« Fais tes valises. L’appartement appartient maintenant à Igoryosha », ricana ma belle-mère. Mais elle n’avait aucune idée du document que j’avais récupéré chez le notaire hier.

Le crissement de la clé dans la serrure résonna comme un coup de feu. Je n’avais même pas fini mon café du matin que Zinaida Pavlovna fit irruption dans l’entrée. D’un bruit sourd, elle laissa tomber deux sacs cabas à carreaux sur le linoléum et, comme si elle était chez elle, secoua la neige de ses bottes. L’odeur étouffante de son parfum bon marché préféré, mêlée à l’air froid, emplit aussitôt la pièce.

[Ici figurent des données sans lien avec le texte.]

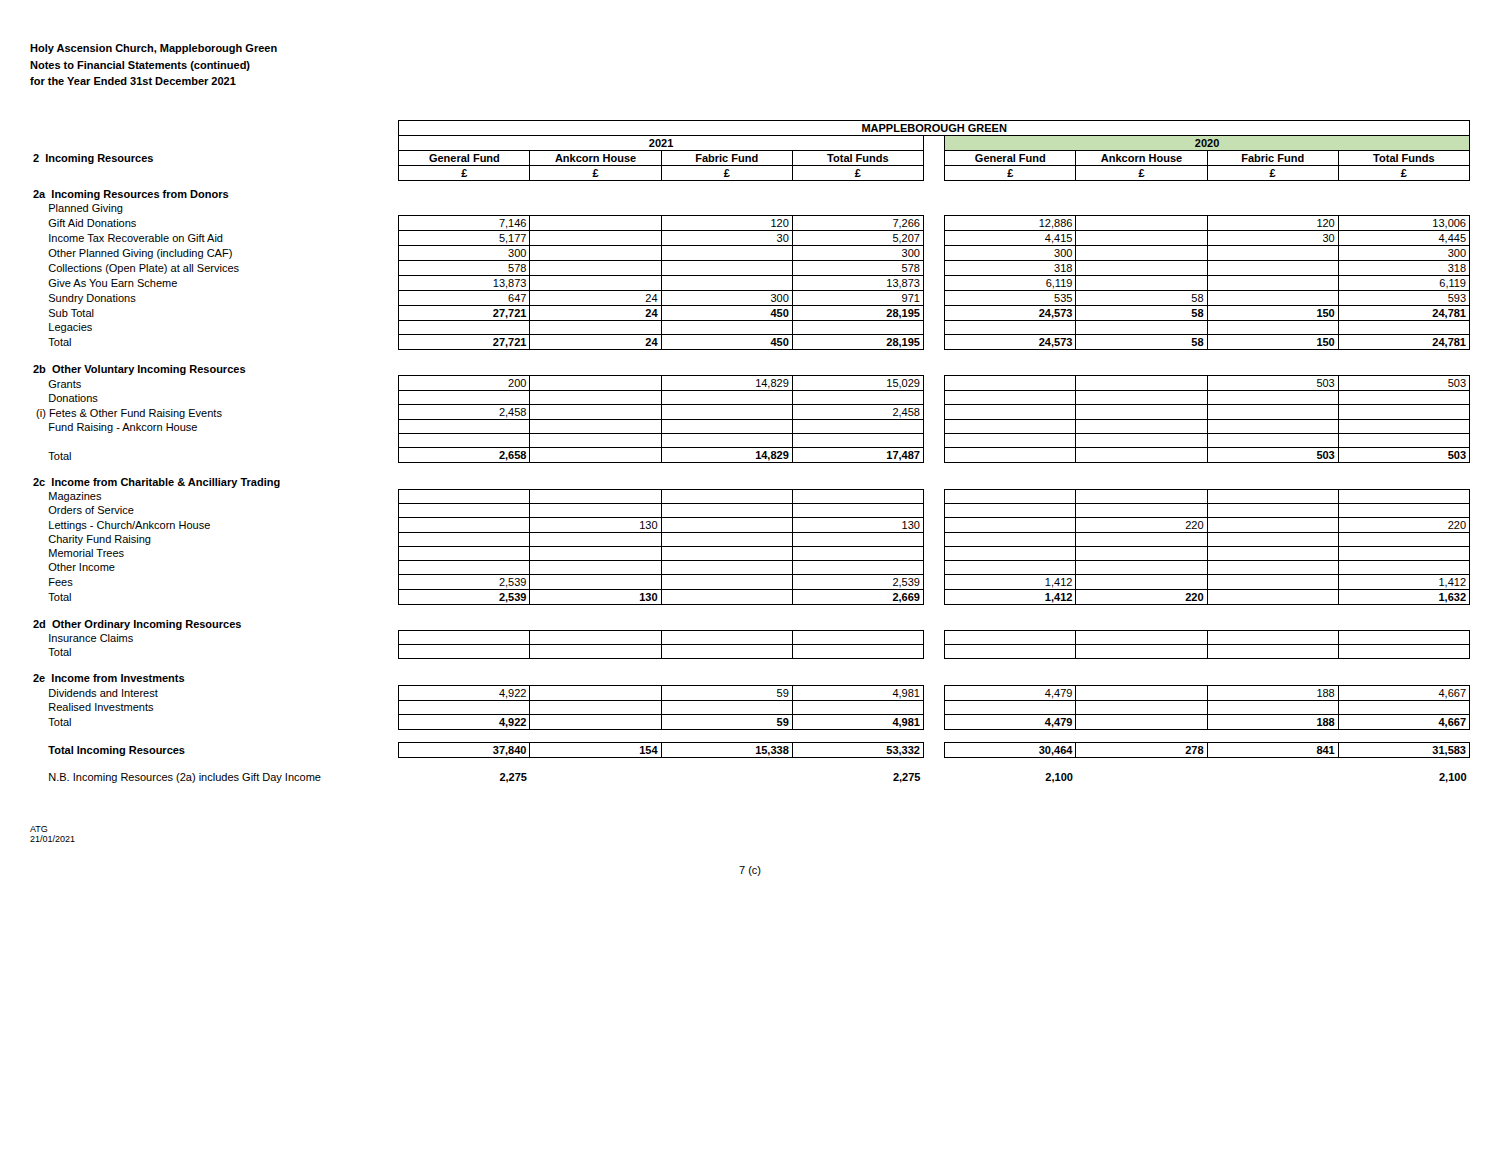Holy Ascension Church, Mappleborough Green
Notes to Financial Statements (continued)
for the Year Ended 31st December 2021
| | MAPPLEBOROUGH GREEN |
| | 2021 | | 2020 |
| 2 Incoming Resources | General Fund | Ankcorn House | Fabric Fund | Total Funds | | General Fund | Ankcorn House | Fabric Fund | Total Funds |
| | £ | £ | £ | £ | | £ | £ | £ | £ |
| 2a Incoming Resources from Donors | |
| Planned Giving | |
| Gift Aid Donations | 7,146 | | 120 | 7,266 | | 12,886 | | 120 | 13,006 |
| Income Tax Recoverable on Gift Aid | 5,177 | | 30 | 5,207 | | 4,415 | | 30 | 4,445 |
| Other Planned Giving (including CAF) | 300 | | | 300 | | 300 | | | 300 |
| Collections (Open Plate) at all Services | 578 | | | 578 | | 318 | | | 318 |
| Give As You Earn Scheme | 13,873 | | | 13,873 | | 6,119 | | | 6,119 |
| Sundry Donations | 647 | 24 | 300 | 971 | | 535 | 58 | | 593 |
| Sub Total | 27,721 | 24 | 450 | 28,195 | | 24,573 | 58 | 150 | 24,781 |
| Legacies | | | | | | | | | |
| Total | 27,721 | 24 | 450 | 28,195 | | 24,573 | 58 | 150 | 24,781 |
| 2b Other Voluntary Incoming Resources | |
| Grants | 200 | | 14,829 | 15,029 | | | | 503 | 503 |
| Donations | | | | | | | | | |
| (i) Fetes & Other Fund Raising Events | 2,458 | | | 2,458 | | | | | |
| Fund Raising - Ankcorn House | | | | | | | | | |
| Total | 2,658 | | 14,829 | 17,487 | | | | 503 | 503 |
| 2c Income from Charitable & Ancilliary Trading | |
| Magazines | | | | | | | | | |
| Orders of Service | | | | | | | | | |
| Lettings - Church/Ankcorn House | | 130 | | 130 | | | 220 | | 220 |
| Charity Fund Raising | | | | | | | | | |
| Memorial Trees | | | | | | | | | |
| Other Income | | | | | | | | | |
| Fees | 2,539 | | | 2,539 | | 1,412 | | | 1,412 |
| Total | 2,539 | 130 | | 2,669 | | 1,412 | 220 | | 1,632 |
| 2d Other Ordinary Incoming Resources | |
| Insurance Claims | | | | | | | | | |
| Total | | | | | | | | | |
| 2e Income from Investments | |
| Dividends and Interest | 4,922 | | 59 | 4,981 | | 4,479 | | 188 | 4,667 |
| Realised Investments | | | | | | | | | |
| Total | 4,922 | | 59 | 4,981 | | 4,479 | | 188 | 4,667 |
| Total Incoming Resources | 37,840 | 154 | 15,338 | 53,332 | | 30,464 | 278 | 841 | 31,583 |
| N.B. Incoming Resources (2a) includes Gift Day Income | 2,275 | | | 2,275 | | 2,100 | | | 2,100 |
ATG
21/01/2021
7 (c)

« Eh bien, Anechka, tu as assez vécu dans le confort, n’est-ce pas ? Tout t’a été donné sur un plateau, et maintenant ça suffit ! » annonça bruyamment ma belle-mère, entrant directement dans la cuisine sans enlever ses chaussures. « Igoryok m’a tout raconté. Dieu merci, il a une nouvelle amoureuse maintenant, une vraie femme. Il a demandé le divorce. Alors, emballe tes casseroles et poêles et fais de la place. »
Je restais assise à la table, serrant ma tasse froide si fort que mes jointures en devenaient blanches. Tout en moi tremblait de ressentiment et de colère. Dix ans de mariage. Dix ans à porter la maison à bout de bras pendant que son précieux petit “panier” cherchait sa voie, changeant de travail tous les six mois. Et hier, je l’ai surpris avec une secrétaire de vingt ans. Au lieu de s’excuser, j’ai entendu : « C’est de ta faute. Tu ne m’inspires pas comme homme ! » Puis il a claqué la porte et est parti se plaindre chez sa maman.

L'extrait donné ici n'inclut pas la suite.